> _WHAT THE EXERCISE ASKS_
In the listing below, every line with the word "scroll" needs to be copied.

╭─ SUPPLIED ENTRIES

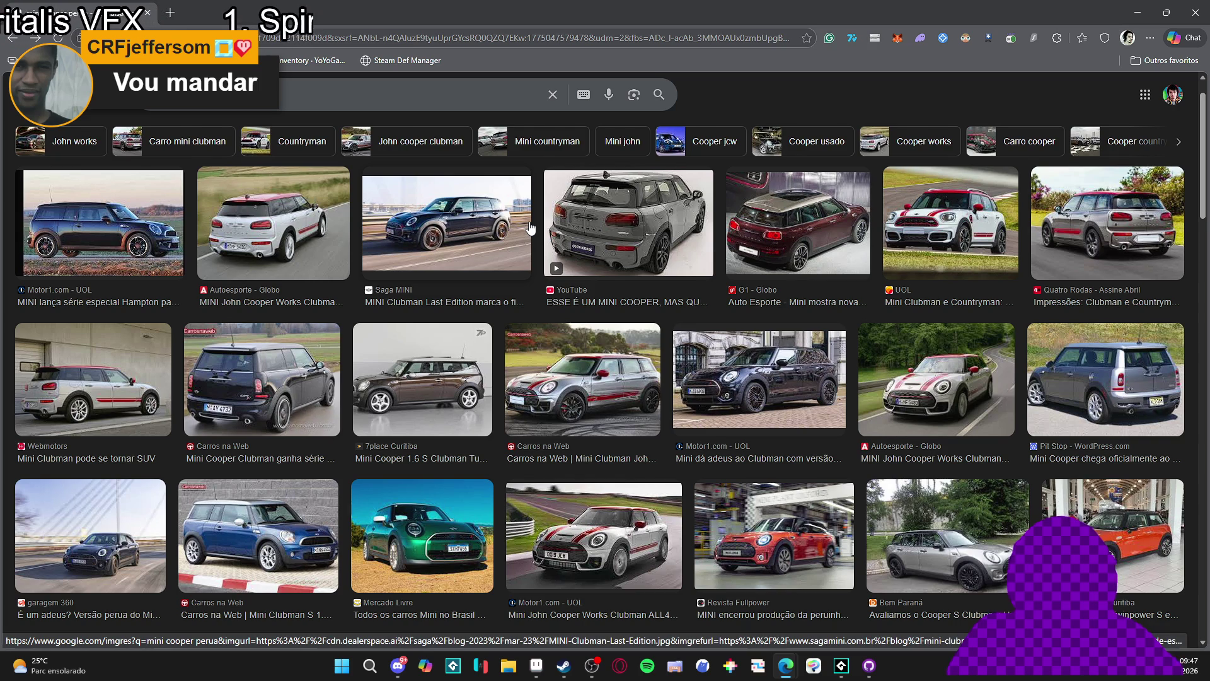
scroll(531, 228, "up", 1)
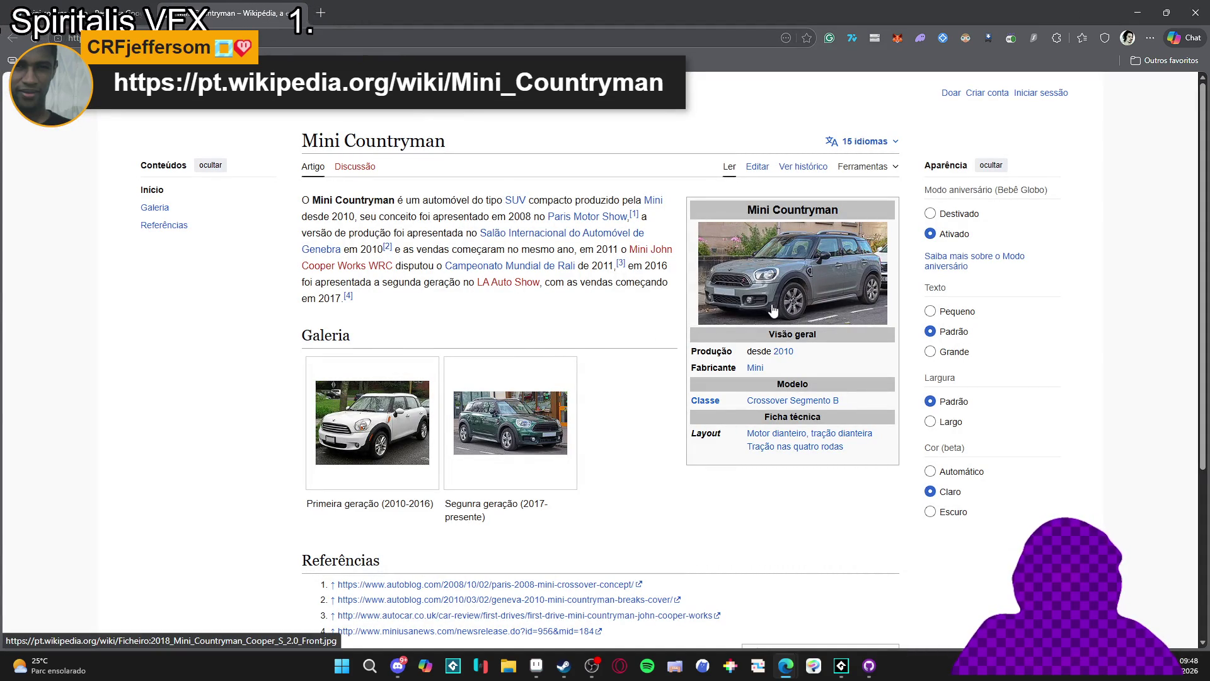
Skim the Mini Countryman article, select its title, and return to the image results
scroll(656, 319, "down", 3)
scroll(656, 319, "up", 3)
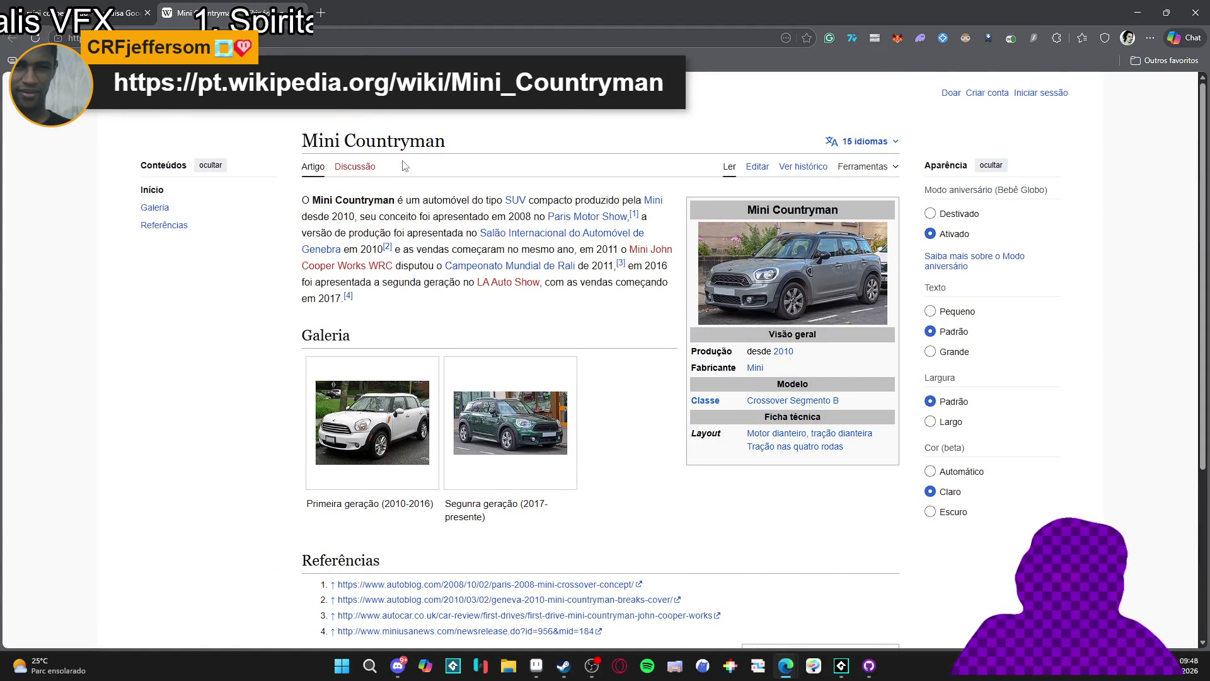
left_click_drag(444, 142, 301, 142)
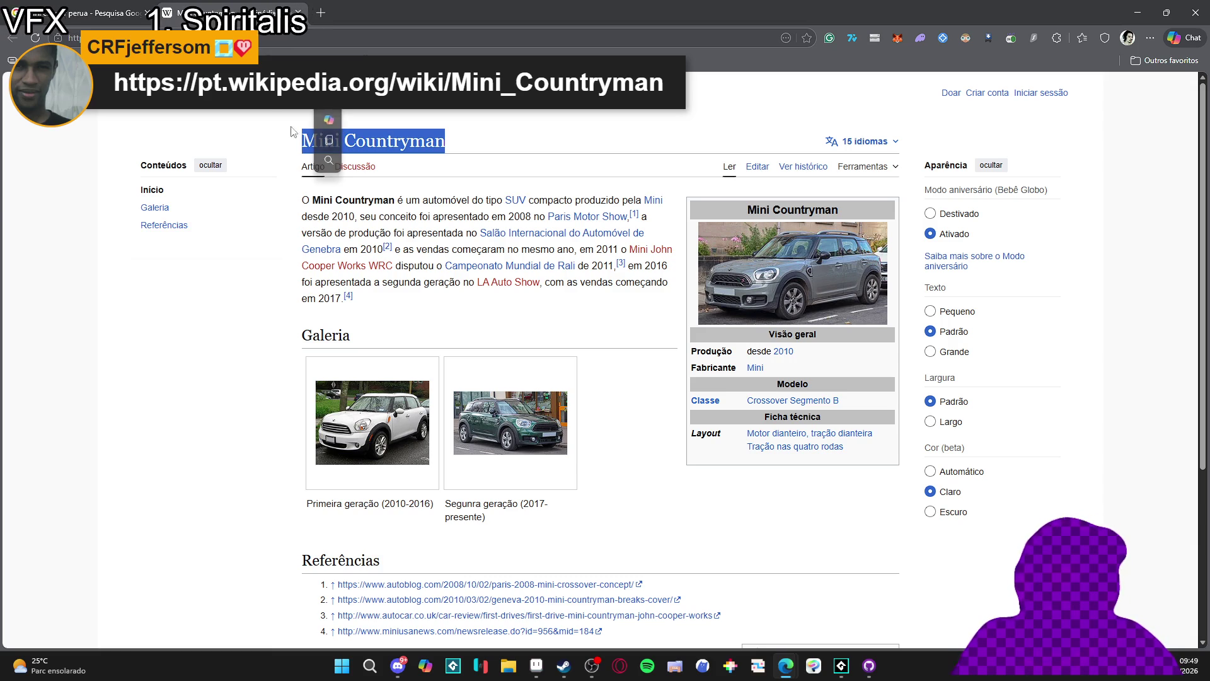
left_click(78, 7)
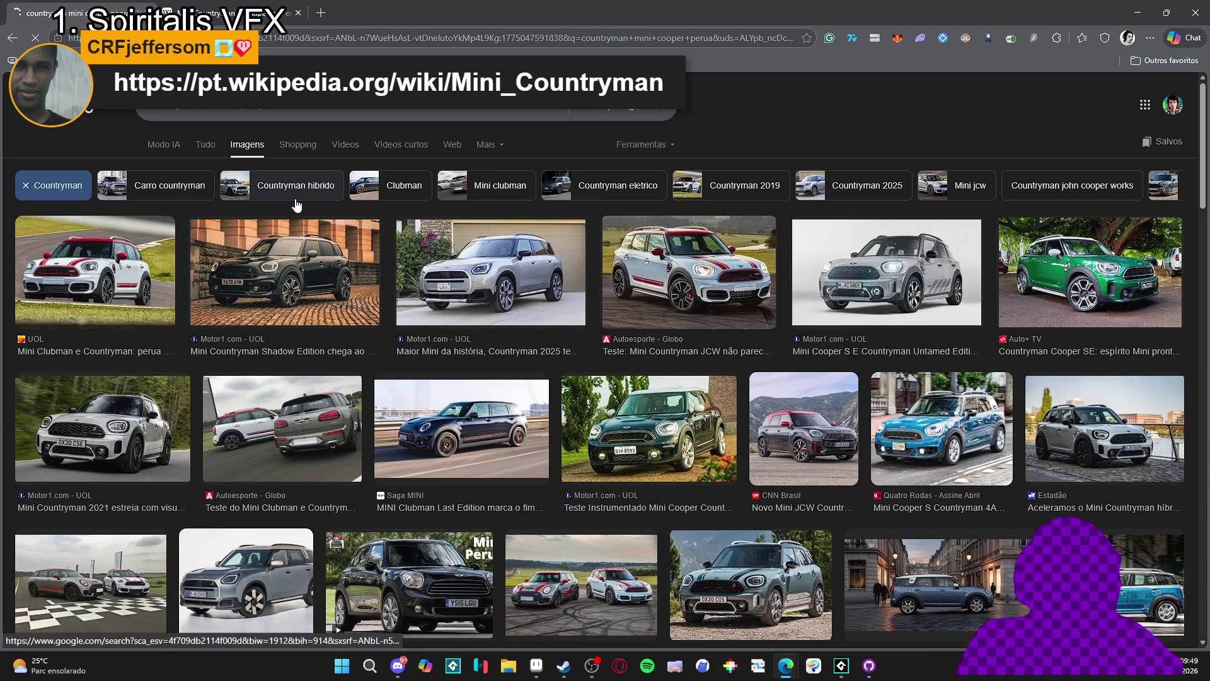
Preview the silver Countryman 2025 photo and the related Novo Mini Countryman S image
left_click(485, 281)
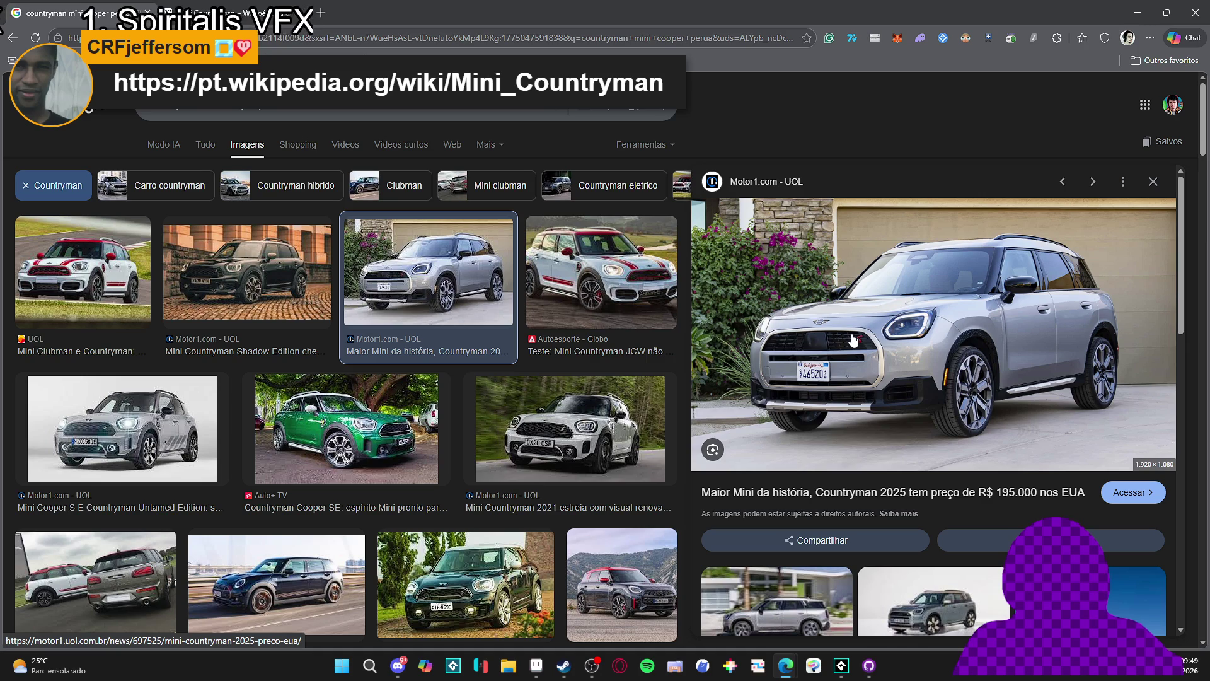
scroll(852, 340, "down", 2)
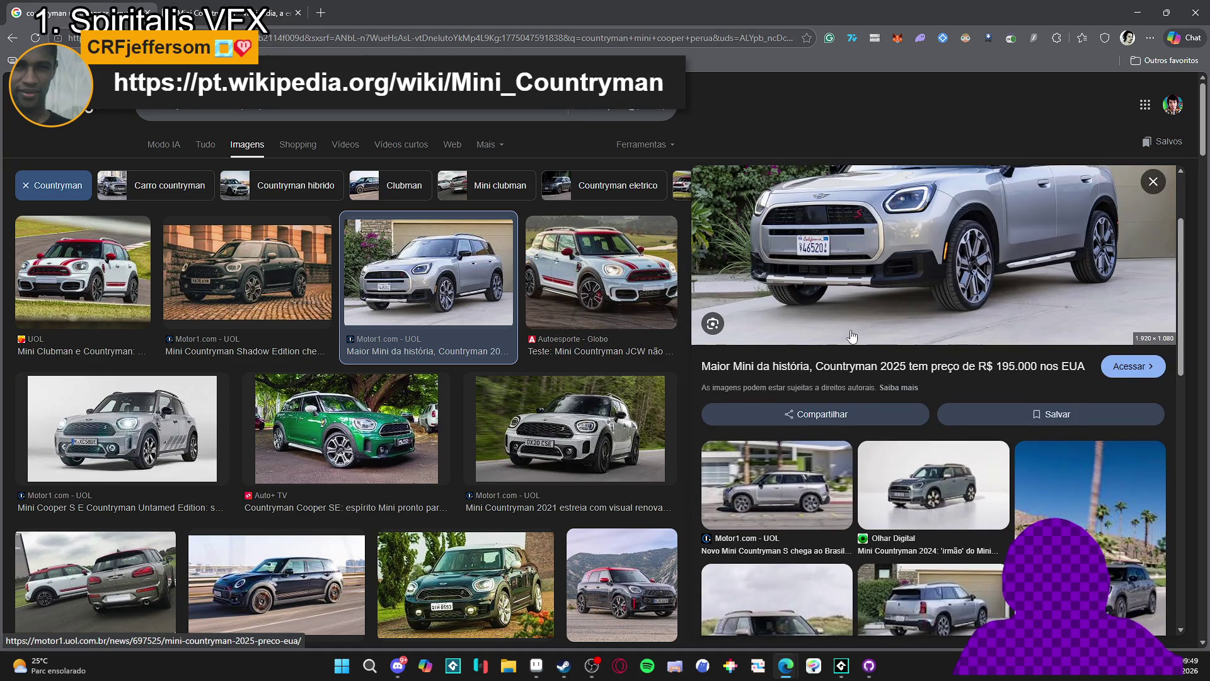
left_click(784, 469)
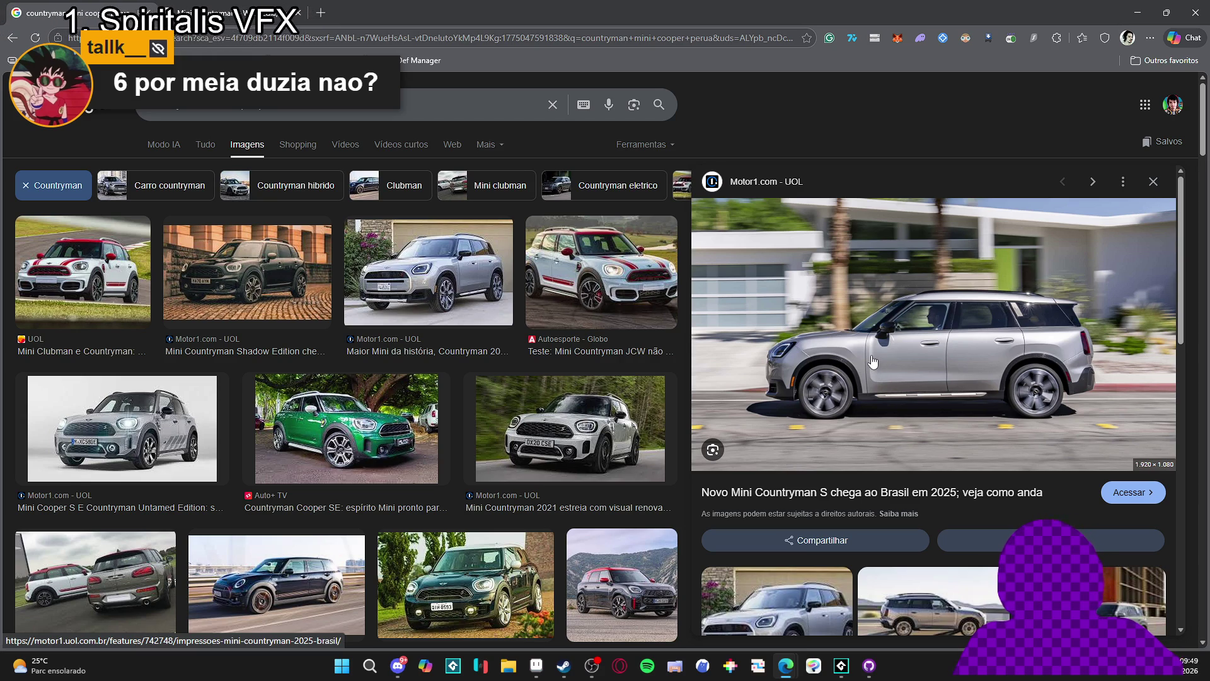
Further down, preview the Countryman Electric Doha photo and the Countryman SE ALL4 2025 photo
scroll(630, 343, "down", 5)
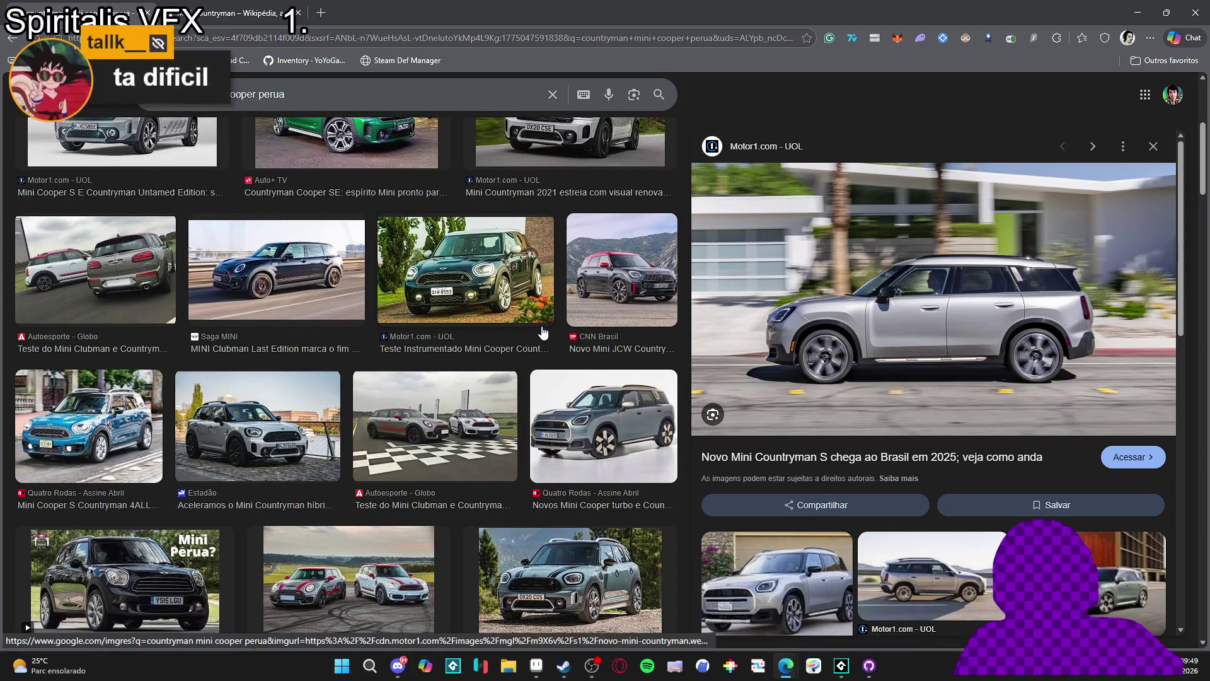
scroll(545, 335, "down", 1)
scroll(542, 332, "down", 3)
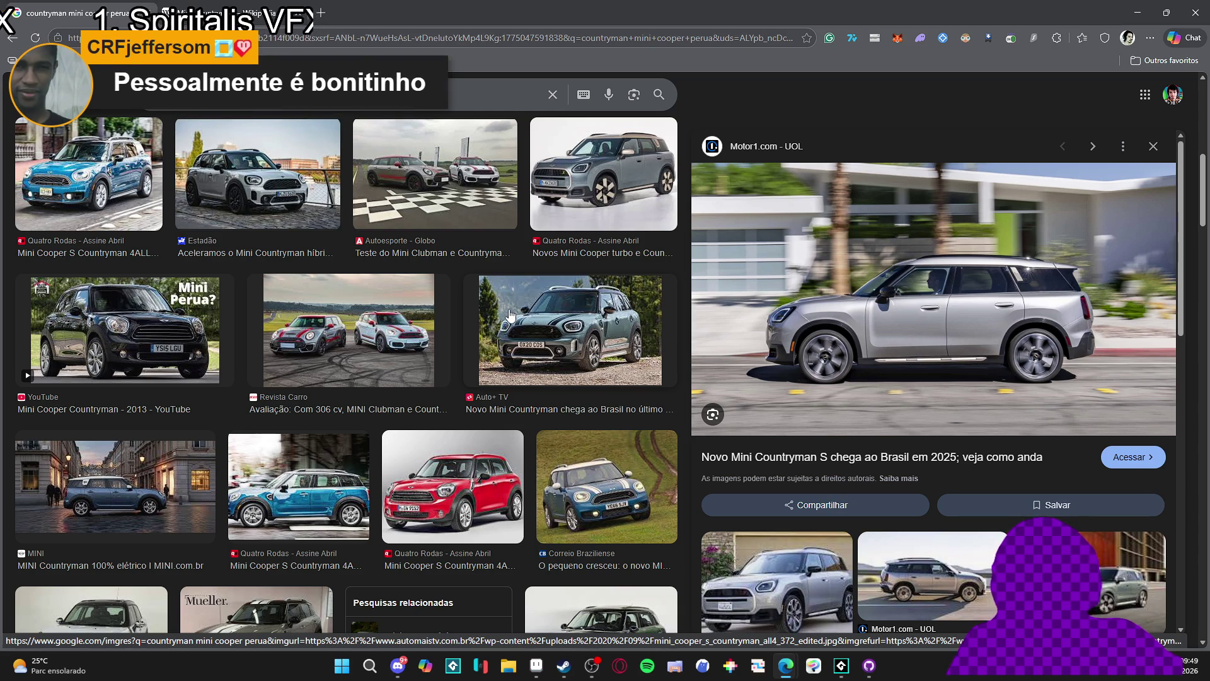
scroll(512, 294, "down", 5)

╰─

> _TASK ANSWER_
scroll(531, 228, "up", 1)
scroll(656, 319, "down", 3)
scroll(656, 319, "up", 3)
scroll(852, 340, "down", 2)
scroll(630, 343, "down", 5)
scroll(545, 335, "down", 1)
scroll(542, 332, "down", 3)
scroll(512, 294, "down", 5)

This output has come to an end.